Perchè l’uomo voleva  che restassi prigioniera nella sua casa, se non gli andavo bene come compagna? Non è così che funziona tra gli animali, non è così che funziona la natura. Il cucciolo, poi, non era ancora nato, che senso aveva preparare la tana prima del tempo?

Ero sempre appartenuta alla terra parte di una coralità, di un disegno, di un tutto. Scoprii l’individualità, scoprii l’appartenenza, scoprii la lontananza e la solitudine. Non mi sentivo più parte di niente, nè degli uomini nè della natura: il canto delle stagioni si era attutito e non potevo più ritirarmi nella foresta per sfuggire alla confusione perchè le foglie, la corteccia e i sassi mi avevano preso a sembrarmi tutte uguali. Questo mi feriva più di quanto riuscissi ad esprimere. Avevo bisogno di dormire di più, avevo bisogno di un posto caldo e di cibo nutriente: avevo paura e mi dimenavo come una volpe in una tagliola.
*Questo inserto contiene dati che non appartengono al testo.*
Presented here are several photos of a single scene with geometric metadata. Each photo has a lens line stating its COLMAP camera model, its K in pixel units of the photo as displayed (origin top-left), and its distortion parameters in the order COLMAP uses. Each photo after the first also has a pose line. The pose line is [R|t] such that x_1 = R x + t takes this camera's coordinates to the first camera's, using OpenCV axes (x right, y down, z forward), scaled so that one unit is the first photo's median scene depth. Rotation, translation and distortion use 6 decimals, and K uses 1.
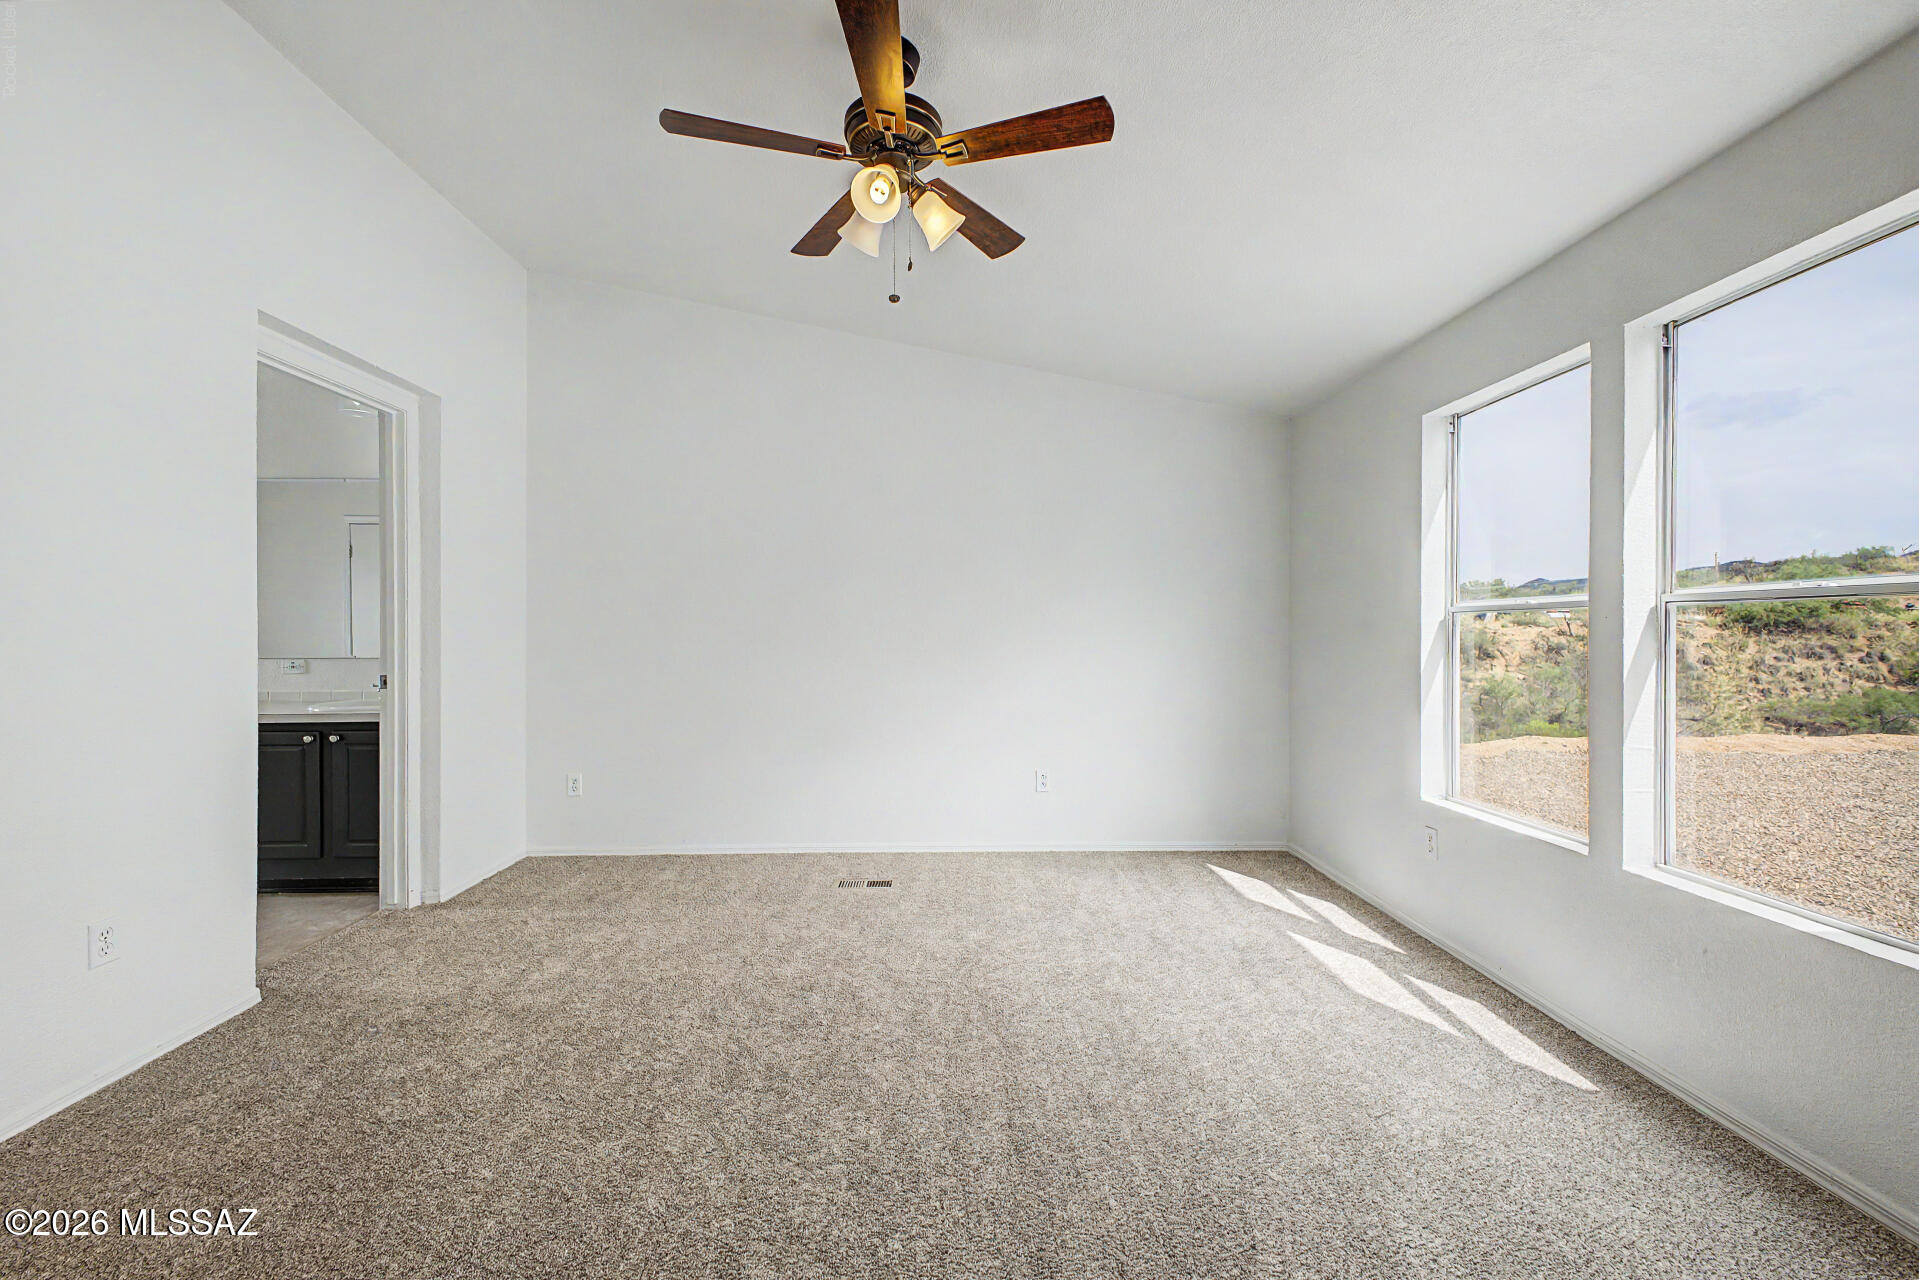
lens RADIAL K [[762.6, 0, 968.2], [0, 762.6, 638.6], [0, 0, 1]] dist [0.029831, -0.011314]
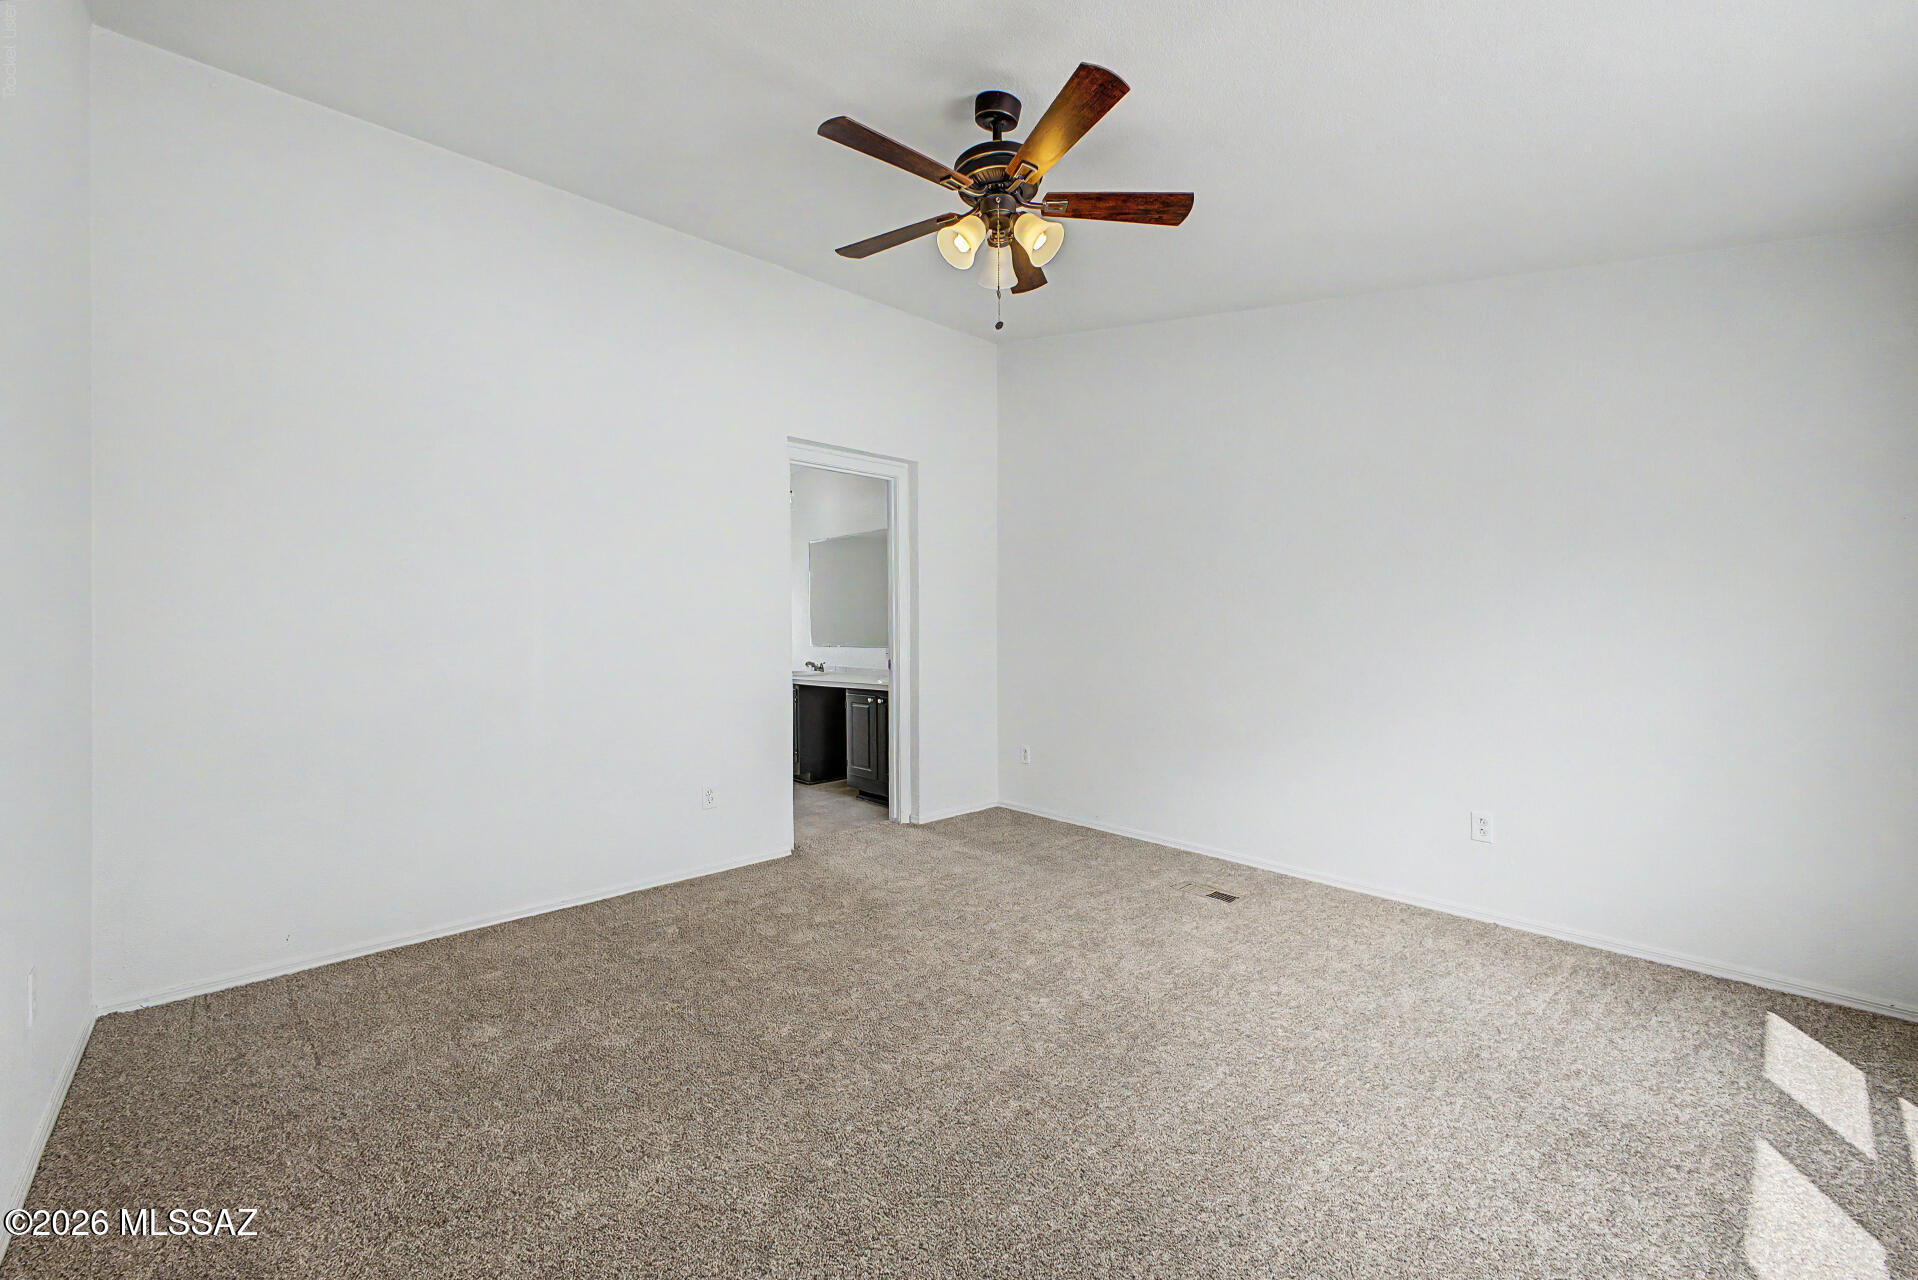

Appartengo alla terra e ci tornai, lasciandomi dietro urla pianti e maledizioni una volta data alla luce la mia bambina, accovacciata nella terra umida dei campi appena arati.










Note: mi hanno fatto notare che è sempre più difficile capire di chi sto scrivendo e cosa c'entra con i personaggi precedenti perciò farò un breve riassunto chiarificatore. La regina sacerdotessa protagonista di "quello che ho perso" è sia la madre della principessa di "fame" (che è la gemella reintrodotta a corte) e sia della sacerdotessa di questa ultima oneshot (la gemella data via al culto della Dea). A sua volta la principessa di "fame" è la madre del re. Avrei dovuto sottolinearlo di più immagino, ma il re dice di ispirarsi a una madre che ciba i più sfortunati e un padre che è spesso in guerra e speravo bastasse; lui, comunque, non ha mai saputo che non erano gesti dettati dal puro dall'altruismo. La gemella di "appartengo alla terra" può e non può (lo lascio decidere a voi) essere la madre della strega di "strega", il che farebbe di lei la cugina del re e della figlia dell'inverno la cugina di secondo grado. Spero sia più chiaro ora.